Material to process:
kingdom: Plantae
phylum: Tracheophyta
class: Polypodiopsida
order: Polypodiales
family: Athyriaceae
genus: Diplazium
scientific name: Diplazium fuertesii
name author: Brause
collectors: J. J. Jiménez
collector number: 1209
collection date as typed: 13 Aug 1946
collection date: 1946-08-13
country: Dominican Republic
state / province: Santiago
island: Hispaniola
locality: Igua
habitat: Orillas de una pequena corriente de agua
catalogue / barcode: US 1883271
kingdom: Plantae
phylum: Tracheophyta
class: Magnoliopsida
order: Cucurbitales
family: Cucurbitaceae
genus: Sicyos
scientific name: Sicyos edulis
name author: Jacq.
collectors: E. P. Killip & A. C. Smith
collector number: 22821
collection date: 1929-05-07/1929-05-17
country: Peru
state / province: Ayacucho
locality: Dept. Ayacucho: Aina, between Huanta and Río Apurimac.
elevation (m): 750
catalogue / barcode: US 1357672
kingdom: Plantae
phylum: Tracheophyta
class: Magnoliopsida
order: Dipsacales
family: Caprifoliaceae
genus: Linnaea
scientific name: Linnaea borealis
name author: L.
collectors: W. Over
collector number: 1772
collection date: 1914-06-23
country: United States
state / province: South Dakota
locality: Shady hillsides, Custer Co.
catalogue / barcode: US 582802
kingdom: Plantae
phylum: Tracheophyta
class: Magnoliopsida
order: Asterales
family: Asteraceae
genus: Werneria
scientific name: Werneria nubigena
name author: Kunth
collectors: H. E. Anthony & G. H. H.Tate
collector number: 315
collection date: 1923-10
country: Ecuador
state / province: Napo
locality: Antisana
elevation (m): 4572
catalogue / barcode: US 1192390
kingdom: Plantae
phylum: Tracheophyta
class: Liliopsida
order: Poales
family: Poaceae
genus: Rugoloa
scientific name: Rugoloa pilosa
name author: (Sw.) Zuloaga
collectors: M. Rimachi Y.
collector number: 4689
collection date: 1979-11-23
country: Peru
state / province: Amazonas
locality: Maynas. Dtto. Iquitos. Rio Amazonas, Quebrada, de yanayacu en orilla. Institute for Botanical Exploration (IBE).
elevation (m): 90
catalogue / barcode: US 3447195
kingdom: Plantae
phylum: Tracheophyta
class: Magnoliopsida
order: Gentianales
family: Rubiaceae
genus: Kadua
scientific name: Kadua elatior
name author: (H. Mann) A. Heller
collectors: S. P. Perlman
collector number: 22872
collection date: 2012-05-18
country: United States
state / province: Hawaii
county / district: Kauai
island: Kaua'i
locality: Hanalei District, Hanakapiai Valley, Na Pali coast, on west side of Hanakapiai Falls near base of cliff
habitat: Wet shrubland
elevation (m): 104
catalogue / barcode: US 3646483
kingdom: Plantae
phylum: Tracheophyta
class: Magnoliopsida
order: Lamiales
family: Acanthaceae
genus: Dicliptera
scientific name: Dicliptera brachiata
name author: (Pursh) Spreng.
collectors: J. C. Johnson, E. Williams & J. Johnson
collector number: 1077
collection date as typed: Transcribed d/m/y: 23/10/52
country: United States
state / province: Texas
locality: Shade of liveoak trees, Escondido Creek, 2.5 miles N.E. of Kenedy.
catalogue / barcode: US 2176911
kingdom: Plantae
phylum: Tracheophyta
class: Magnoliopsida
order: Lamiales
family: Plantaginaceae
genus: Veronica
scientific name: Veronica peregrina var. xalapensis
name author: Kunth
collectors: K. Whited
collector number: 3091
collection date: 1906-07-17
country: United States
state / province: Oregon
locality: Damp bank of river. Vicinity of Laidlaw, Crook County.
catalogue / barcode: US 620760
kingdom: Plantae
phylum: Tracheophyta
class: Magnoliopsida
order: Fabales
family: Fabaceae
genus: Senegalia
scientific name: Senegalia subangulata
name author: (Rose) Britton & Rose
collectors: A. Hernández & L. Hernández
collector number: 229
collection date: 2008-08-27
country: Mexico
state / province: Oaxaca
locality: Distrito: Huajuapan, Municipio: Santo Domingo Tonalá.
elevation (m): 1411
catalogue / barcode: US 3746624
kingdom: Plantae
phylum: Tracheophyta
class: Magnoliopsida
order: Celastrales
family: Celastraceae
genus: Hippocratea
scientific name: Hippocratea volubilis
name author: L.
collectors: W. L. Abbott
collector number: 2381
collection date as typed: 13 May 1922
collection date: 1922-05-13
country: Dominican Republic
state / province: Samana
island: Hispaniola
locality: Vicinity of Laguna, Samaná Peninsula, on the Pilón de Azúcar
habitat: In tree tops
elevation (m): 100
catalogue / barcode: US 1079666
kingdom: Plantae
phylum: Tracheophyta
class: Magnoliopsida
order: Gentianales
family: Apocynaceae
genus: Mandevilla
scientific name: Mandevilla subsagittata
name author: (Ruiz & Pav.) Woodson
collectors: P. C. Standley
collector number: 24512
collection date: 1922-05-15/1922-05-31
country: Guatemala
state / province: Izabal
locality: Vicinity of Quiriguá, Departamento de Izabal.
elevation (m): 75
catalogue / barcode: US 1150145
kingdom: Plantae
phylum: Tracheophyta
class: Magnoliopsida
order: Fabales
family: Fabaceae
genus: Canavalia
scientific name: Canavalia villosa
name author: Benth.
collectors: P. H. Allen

Written instruction:
Quote the rows above verbatim, from the line containing "collection date: 1929-05-07/1929-05-17" through the line containing "collectors: W. Over", both included.

Exercise answer:
collection date: 1929-05-07/1929-05-17
country: Peru
state / province: Ayacucho
locality: Dept. Ayacucho: Aina, between Huanta and Río Apurimac.
elevation (m): 750
catalogue / barcode: US 1357672
kingdom: Plantae
phylum: Tracheophyta
class: Magnoliopsida
order: Dipsacales
family: Caprifoliaceae
genus: Linnaea
scientific name: Linnaea borealis
name author: L.
collectors: W. Over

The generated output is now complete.